私が著者のことを知ったのは、
たまたま開いた新聞の文化欄で次のような文章を目にしたからです。
「希少がん」。いい響きではないか。(中略)「希少」は、私には「希望」に見えてくる。
この文章は本書のあとがきに書かれているものですが、
私はこの一文に目を惹かれ、
このような考え方ができる方がどんな作品を綴ってきたのか知りたくて、
その後、著者の作品をいくつか読ませていただきました。
そして今回、
私が著者を知るきっかけとなった本書を手にしました。
初めて読む著者のエッセイ。
読む者の心を揺さぶるノンフィクションの原点を垣間見せてくれるような、
厳選したエッセイとルポタージュの作品集です。
希望
著者は、決して強い人間ではありません。
本書のここ10年余りのエッセイの中でも、その時々の不安、困窮、不調、トラウマ、コンプレックス、理不尽な現実に対する怒りや突然胸を締めつける悲しみなどが綴られています。
著者が出会う人たちもそうです。
それぞれの日々の中で悩み、苦しみ、辛さやしんどさを抱えながら、それでも時に嬉しい驚きや喜びに出逢い、希望を見出し、生きています。
なぜ取材をするのか。
著者の中にはそんな問いがいつもあります。
一瞬人と出会い、その人を書き、別れ、一瞬人と出会い、書き、別れ••••••
その日常に孤独を感じ、生きることに倦む。
そんな心情も吐露しつつ、
それでもライターを続けるのはなぜなのかとまた問います。
問いながら手探りで進む人生の中で、
人はどんなときでもお喋りするし、
お腹がすくし、
声を立てて大笑いできるということを発見します。
どんなに大切な人を失っても一緒に死んだりしないように作られている。
息をさせられ、心臓を動かされ、生きるのに必要なことのほとんどは体が勝手にしてくれる。
死にたいと願っても体は生きているし、
生きたいと願っても時が満ちれば死んでいく。
その上、
現実はあらぬ方向へと転がり続け、
運命は思いもよらぬカードを配る。
未来は予測不可能で、
何があるのかわからない。
なぜ取材をするのか。
世俗にまみれ、小さき声に耳を傾け、そこから見えてくる何か。
それは希望なのか。
希望とはなんなのか。
それはいったいどこにあるのか。
希望。
その本当の意味を探して、著者は取材を続けるのだと思います。
この歳になって初めての独り暮らしを始めた。まだ慣れない。カタカタと窓を鳴らす風の日や、大きな地震があった夜などに、だしぬけにやってくる孤独の扱い方がまだ下手で、眠れなくなってしまうこともある。
p88
でも、だてに歳は重ねていない。この孤独もいつか手なずけることができるとちゃんとわかっている。

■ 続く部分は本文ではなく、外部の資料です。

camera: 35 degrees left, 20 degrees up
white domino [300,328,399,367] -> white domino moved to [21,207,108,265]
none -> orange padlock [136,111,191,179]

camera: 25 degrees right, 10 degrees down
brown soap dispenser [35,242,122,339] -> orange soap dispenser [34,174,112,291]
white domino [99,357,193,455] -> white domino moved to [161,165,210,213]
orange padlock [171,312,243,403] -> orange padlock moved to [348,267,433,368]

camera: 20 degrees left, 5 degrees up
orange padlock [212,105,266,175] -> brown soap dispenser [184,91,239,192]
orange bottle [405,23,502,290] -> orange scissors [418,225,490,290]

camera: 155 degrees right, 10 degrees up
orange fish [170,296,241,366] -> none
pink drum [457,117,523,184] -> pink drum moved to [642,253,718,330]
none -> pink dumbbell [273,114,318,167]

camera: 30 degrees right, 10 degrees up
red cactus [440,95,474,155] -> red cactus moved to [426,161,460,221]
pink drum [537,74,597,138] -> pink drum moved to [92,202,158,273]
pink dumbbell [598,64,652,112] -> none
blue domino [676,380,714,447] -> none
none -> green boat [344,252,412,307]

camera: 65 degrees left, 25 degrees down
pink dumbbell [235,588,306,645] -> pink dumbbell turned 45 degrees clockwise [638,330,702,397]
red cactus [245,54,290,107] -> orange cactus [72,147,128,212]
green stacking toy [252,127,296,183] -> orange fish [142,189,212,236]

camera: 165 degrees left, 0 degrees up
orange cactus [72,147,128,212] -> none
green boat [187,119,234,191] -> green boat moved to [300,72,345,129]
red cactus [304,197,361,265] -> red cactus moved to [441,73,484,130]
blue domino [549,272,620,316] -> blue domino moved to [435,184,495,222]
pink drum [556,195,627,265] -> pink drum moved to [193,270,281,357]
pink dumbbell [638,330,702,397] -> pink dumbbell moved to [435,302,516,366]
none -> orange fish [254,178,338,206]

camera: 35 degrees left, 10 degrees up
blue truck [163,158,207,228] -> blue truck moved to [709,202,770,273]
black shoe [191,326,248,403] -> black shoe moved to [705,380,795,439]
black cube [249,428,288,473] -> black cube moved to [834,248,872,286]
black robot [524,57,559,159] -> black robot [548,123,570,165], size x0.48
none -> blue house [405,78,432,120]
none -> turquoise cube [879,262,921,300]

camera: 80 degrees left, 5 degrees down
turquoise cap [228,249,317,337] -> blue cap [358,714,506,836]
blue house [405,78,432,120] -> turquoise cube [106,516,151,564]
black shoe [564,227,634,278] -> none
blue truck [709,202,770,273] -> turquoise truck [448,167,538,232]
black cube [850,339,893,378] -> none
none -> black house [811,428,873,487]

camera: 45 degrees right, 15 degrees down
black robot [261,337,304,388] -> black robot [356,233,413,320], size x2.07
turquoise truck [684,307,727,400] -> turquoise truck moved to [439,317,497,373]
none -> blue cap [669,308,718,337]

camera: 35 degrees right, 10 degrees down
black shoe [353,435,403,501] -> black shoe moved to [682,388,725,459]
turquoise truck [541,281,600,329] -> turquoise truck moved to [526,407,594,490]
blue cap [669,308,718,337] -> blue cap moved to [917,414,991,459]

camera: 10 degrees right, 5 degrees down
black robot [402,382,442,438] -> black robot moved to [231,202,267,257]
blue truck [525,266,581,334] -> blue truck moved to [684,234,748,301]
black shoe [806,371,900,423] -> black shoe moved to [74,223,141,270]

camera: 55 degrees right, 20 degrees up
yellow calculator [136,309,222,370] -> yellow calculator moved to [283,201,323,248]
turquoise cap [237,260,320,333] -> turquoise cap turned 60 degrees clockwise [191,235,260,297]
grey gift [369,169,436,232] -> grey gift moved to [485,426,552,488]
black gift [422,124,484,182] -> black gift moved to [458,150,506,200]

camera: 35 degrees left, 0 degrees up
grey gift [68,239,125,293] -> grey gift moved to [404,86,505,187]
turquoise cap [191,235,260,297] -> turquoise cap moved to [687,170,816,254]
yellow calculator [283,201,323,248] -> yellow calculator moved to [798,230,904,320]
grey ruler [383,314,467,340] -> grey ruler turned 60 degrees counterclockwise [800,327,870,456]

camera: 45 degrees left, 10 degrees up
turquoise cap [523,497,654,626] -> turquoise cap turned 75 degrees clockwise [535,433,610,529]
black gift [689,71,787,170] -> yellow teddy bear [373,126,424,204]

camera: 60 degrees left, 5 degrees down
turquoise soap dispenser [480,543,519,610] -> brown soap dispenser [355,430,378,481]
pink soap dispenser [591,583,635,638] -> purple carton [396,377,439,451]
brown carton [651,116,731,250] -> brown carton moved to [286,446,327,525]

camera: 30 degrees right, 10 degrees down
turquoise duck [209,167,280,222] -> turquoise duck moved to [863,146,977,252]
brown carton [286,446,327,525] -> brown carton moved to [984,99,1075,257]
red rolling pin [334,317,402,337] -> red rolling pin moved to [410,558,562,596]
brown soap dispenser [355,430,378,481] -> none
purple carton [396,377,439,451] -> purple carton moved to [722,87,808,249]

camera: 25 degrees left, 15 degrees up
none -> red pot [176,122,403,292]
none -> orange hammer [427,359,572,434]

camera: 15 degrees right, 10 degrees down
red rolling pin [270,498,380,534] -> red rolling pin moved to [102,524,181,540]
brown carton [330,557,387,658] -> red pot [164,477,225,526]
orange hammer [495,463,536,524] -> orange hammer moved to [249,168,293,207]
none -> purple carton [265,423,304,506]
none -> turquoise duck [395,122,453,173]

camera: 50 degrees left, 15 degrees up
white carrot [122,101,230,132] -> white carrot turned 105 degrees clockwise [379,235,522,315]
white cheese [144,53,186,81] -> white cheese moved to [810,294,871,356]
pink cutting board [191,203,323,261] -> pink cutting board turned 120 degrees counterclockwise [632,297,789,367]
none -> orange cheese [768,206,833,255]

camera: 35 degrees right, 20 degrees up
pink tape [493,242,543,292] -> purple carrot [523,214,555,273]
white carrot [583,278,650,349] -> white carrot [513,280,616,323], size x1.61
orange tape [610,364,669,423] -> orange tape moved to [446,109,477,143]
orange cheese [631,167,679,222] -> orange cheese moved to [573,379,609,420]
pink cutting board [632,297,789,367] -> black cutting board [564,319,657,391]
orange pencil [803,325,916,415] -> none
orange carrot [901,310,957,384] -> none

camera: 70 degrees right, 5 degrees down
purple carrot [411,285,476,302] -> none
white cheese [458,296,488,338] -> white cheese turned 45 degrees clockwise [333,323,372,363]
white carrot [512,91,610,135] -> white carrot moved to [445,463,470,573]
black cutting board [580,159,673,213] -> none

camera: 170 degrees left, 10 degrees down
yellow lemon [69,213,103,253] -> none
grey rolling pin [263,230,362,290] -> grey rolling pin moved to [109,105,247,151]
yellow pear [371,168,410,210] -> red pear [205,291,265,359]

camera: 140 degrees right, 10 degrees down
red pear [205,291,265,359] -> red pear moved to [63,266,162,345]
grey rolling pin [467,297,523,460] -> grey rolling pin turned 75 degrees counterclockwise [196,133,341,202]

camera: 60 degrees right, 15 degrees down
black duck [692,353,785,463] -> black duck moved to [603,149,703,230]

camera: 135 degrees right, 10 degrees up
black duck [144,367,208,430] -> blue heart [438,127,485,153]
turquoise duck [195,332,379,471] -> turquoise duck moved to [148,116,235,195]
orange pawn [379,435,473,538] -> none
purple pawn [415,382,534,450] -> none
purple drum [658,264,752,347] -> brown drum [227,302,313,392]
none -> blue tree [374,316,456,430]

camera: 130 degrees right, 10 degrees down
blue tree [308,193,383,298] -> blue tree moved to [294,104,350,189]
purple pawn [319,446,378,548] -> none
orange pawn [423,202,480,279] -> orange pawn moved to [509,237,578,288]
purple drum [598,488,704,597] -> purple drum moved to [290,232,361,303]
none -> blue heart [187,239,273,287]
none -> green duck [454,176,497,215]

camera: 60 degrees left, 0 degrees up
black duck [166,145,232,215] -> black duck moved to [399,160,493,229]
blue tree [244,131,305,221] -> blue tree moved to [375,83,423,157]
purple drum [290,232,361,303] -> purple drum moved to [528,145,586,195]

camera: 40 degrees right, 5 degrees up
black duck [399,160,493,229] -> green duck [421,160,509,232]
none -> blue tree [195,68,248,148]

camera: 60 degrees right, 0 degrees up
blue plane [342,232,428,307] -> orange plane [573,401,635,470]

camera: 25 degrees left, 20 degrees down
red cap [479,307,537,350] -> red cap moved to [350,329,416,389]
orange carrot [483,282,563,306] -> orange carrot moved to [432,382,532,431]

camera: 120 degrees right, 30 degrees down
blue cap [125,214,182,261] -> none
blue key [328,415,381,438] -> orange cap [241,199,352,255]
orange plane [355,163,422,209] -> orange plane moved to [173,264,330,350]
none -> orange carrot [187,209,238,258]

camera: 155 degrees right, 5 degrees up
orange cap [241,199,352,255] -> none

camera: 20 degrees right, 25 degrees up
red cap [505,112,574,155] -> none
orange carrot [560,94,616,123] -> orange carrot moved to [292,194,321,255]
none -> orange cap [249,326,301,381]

こういう気持ちがやってきたときは闘わないことだ。なかったことにして無視をするのもよくない。猫のようにそっとふところに抱いて、大丈夫、となだめるのがいい。
孤独や悲しみが影のように忍び寄り、
気がつくとどっぷりと浸かってしまっていることがあります。
著書のように、
人の生死に関わる取材が多い日々を過ごしていたら尚更ではないか、
と勝手な想像を巡らします。
そんな想像を裏付けるような記述もあります。
けれど著者は、
その孤独や悲しみを無視したり、闘ったりはしません。
自分の内側に戻る。
自分の奥の静かな場所に帰っていく。
それは、
人の生死と真摯に向き合い、
じたばたと足掻きながらもそこから逃げなかった著者が手にした、
希望の片鱗のように感じます。
著者はあとがきに、重い一文をさらりと書かれています。
自身が悪性の脳腫瘍「グリオーマ」を患っているということです。
この病気は10万人に1人と言われる珍しい病で、その数の少なさから「希少がん」とよばれています。
その「希少」を「希望」と見る著者。
どんなに強い方なのかと思っていた彼女は、
決して強くも完璧でもなく、
でもそれ以上に魅力的な方でした。
担当編集者の田中伊織さんは、
「佐々さんはどんな取材現場でも常に『希望』を探して、妥協がない。読者に希望をもって本を閉じてほしいと、いつも考えている」
と語られたそうです。
希望。
生きる糧。
希望とはなにで、いったいどこにあるのか、
私にもわかりません。
でも著者の本を読むと、
短絡的な幸せではなく、
それを超えた「何か」を感じます。
その「何か」が
著者の伝えたいもの、
読者に届けたいものなのかもしれない ──
佐々さんの作品に出会えたことを感謝しつつ、最後のページを閉じました。